(Goal A) Rewrite the rows from the first line through the line containing "scientific name: Matteuccia struthiopteris", replacing each "phylum" with "division" and changing nothing else.

(Text block)
From 2007 to 2009, a Luxembourg subsidiary of Carlyle Europe Real Estate Partners, L.P. (CEREP I), a real estate fund, received proceeds from the sale of real estate located in Paris, France. The relevant French tax authorities have asserted that CEREP I was ineligible to claim certain exemptions from French tax under the Luxembourg-French tax treaty, and have issued a tax assessment seeking to collect approximately 97 million, consisting of taxes, interest and penalties. Additionally, the French Ministry of Justice has commenced an investigation regarding the legality under French law of claiming the exemptions under the tax treaty.
CEREP I and its subsidiaries are contesting the French tax assessment and are also exploring settlement opportunities. In July 2012, we provided a guarantee to the French tax authorities as credit support for the 45.7 million tax assessment related to CEREP I. We may be required to provide further credit support related to these matters and expect to incur costs on behalf of CEREP I and its related entities. We will attempt to recover any amounts advanced or paid under the guarantee from proceeds of subsequent portfolio dispositions by CEREP I.
Item 1A. | Risk Factors |
For a discussion of our potential risks and uncertainties, see the information under the heading Risk Factors in our prospectus dated May 2, 2012, filed with the SEC in accordance with Rule 424(b) of the Securities Act on May 4, 2012, which is accessible on the SECs website at sec.gov.

(Exercise material)
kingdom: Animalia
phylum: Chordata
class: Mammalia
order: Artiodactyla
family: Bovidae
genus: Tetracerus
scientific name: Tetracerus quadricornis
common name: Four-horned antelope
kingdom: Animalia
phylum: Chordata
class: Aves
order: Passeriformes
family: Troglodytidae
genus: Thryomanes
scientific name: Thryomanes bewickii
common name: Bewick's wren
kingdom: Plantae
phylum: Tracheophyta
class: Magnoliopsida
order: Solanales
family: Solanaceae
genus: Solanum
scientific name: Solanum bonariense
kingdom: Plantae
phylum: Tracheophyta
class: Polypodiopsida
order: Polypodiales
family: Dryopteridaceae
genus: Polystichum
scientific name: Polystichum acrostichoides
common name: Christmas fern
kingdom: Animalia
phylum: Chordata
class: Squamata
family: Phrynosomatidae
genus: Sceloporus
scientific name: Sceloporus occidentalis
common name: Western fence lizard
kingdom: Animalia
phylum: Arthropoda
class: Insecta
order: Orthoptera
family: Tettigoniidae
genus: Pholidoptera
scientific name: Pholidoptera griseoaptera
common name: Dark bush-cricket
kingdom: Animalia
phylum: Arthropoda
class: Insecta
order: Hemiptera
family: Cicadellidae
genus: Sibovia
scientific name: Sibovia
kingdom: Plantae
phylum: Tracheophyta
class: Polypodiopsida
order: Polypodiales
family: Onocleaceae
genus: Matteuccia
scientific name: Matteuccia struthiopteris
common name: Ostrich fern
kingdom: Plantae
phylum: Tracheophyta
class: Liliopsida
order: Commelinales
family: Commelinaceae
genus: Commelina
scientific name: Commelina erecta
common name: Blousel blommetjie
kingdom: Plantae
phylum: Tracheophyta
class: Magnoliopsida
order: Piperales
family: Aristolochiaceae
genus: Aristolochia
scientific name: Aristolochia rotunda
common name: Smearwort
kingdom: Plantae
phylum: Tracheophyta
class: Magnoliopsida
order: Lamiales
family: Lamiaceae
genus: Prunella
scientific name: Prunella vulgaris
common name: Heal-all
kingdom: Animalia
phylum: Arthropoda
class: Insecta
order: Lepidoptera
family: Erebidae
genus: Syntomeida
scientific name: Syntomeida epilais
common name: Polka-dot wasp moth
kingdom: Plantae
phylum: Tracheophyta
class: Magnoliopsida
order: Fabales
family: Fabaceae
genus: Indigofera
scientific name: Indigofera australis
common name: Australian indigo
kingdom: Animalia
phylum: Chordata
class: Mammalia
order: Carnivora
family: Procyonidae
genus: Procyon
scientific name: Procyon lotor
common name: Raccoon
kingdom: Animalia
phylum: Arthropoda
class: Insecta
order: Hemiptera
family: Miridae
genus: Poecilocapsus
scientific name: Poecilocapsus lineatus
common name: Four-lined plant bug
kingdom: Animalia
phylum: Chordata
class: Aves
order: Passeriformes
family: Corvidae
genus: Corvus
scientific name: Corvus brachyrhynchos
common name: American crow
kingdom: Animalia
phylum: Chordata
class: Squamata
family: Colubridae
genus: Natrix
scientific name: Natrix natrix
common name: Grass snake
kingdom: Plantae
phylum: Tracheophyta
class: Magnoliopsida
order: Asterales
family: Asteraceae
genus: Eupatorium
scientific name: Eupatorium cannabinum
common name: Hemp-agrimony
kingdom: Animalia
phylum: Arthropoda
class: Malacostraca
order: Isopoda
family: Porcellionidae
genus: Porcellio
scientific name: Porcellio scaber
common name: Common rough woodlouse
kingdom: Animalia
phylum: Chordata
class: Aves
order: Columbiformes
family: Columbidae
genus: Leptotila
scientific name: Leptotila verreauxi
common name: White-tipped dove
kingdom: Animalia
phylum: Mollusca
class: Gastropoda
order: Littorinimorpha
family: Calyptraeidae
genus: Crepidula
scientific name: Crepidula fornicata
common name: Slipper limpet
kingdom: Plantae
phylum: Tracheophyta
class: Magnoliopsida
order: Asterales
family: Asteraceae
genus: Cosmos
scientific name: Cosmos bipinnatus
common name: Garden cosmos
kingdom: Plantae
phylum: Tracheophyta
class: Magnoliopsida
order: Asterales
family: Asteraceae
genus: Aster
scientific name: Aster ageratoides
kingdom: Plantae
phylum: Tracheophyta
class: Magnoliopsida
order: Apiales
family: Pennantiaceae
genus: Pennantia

(Goal B) From the passage on the CEREP I tax matter, copy the words starting with "From 2007 to" and going on through "the tax treaty.".

(Answer A)
kingdom: Animalia
division: Chordata
class: Mammalia
order: Artiodactyla
family: Bovidae
genus: Tetracerus
scientific name: Tetracerus quadricornis
common name: Four-horned antelope
kingdom: Animalia
division: Chordata
class: Aves
order: Passeriformes
family: Troglodytidae
genus: Thryomanes
scientific name: Thryomanes bewickii
common name: Bewick's wren
kingdom: Plantae
division: Tracheophyta
class: Magnoliopsida
order: Solanales
family: Solanaceae
genus: Solanum
scientific name: Solanum bonariense
kingdom: Plantae
division: Tracheophyta
class: Polypodiopsida
order: Polypodiales
family: Dryopteridaceae
genus: Polystichum
scientific name: Polystichum acrostichoides
common name: Christmas fern
kingdom: Animalia
division: Chordata
class: Squamata
family: Phrynosomatidae
genus: Sceloporus
scientific name: Sceloporus occidentalis
common name: Western fence lizard
kingdom: Animalia
division: Arthropoda
class: Insecta
order: Orthoptera
family: Tettigoniidae
genus: Pholidoptera
scientific name: Pholidoptera griseoaptera
common name: Dark bush-cricket
kingdom: Animalia
division: Arthropoda
class: Insecta
order: Hemiptera
family: Cicadellidae
genus: Sibovia
scientific name: Sibovia
kingdom: Plantae
division: Tracheophyta
class: Polypodiopsida
order: Polypodiales
family: Onocleaceae
genus: Matteuccia
scientific name: Matteuccia struthiopteris

(Answer B)
From 2007 to 2009, a Luxembourg subsidiary of Carlyle Europe Real Estate Partners, L.P. (CEREP I), a real estate fund, received proceeds from the sale of real estate located in Paris, France. The relevant French tax authorities have asserted that CEREP I was ineligible to claim certain exemptions from French tax under the Luxembourg-French tax treaty, and have issued a tax assessment seeking to collect approximately 97 million, consisting of taxes, interest and penalties. Additionally, the French Ministry of Justice has commenced an investigation regarding the legality under French law of claiming the exemptions under the tax treaty.